━━ EXTRACTED TEXT

Ultimately, Hill doesn’t have a neat answer to that question. Nor does she have an answer to questions that she poses in her book, like: “Did I unintentionally perpetuate any of the abusive behaviors I myself had endured for so long?” And: “How many people did I hurt because of it all?” Hill’s grief and guilt linger — about the relationship with her staffer, about her brother, about the fact that her House seat has gone to a Republican again — even though she is working on herself every day. But she has been able to turn these depths of despair into action, which has helped her heal.
One of the ways she’s working through her trauma is helping other women find their voices and speak out against injustice. Since resigning, Hill has launched a PAC called HER Time, through which she is helping women candidates run for office, particularly young women and women of color. She is also at work on the Naked Politics podcast, which launches later this month. But will she ever run for office again? “I’m not writing anything off,” she said, but also made it clear that now is not the time. She is, however, living in D.C. and has been seen around Capitol Hill, an indication that she could be sticking around politics for the long haul.
Through telling her story in her book, launching her PAC, and starting a podcast, Hill is slowly learning about who she is as a person without her ex. She knows there are people who want to stop not only her, but also all women who are vocal about their experiences. But she also knows that her fight is bigger than her opponents. “I think what some people want is for me to disappear,” Hill told me. “That’s a decision I’ve chosen not to make.”

━━━━
━━ SUPPLIED ENTRIES

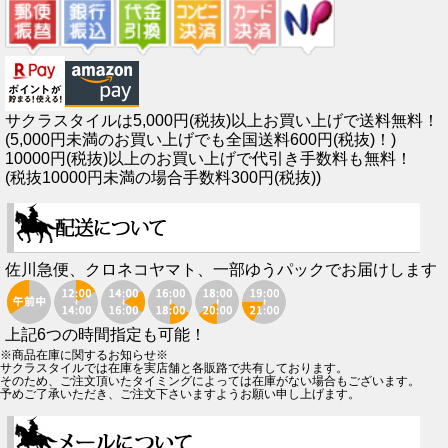
サクラスタイルは5,000円(税抜)以上お買い上げで送料無料！
(5,000円未満のお買い上げでも全国送料600円(税抜)！)
10000円(税抜)以上のお買い上げで代引き手数料も無料！
(税抜10000円未満の場合手数料300円(税抜))
佐川急便、クロネコヤマト、一部ゆうパックでお届けします
上記6つの時間指定も可能！
※商品在庫に関するお知らせ※
サクラスタイルでは在庫を実店舗と各販路で共有しております。
そのため、ご注文頂いたタイミングによっては在庫がない場合もございます。
予めご了承いただき、ご注文下さいますようお願い申し上げます。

━━━━

→ **EXERCISE TASKS**
(1) Translate this sentence from the text about Hill into Spanish: "But she also knows that her fight is bigger than her opponents."
(2) Please copy the text about Hill word for word from "Ultimately, Hill doesn’t" to "helped her heal.".

→ **ANSWERS IN ORDER**
(1) Pero también sabe que su lucha es más grande que sus oponentes.

(2)
Ultimately, Hill doesn’t have a neat answer to that question. Nor does she have an answer to questions that she poses in her book, like: “Did I unintentionally perpetuate any of the abusive behaviors I myself had endured for so long?” And: “How many people did I hurt because of it all?” Hill’s grief and guilt linger — about the relationship with her staffer, about her brother, about the fact that her House seat has gone to a Republican again — even though she is working on herself every day. But she has been able to turn these depths of despair into action, which has helped her heal.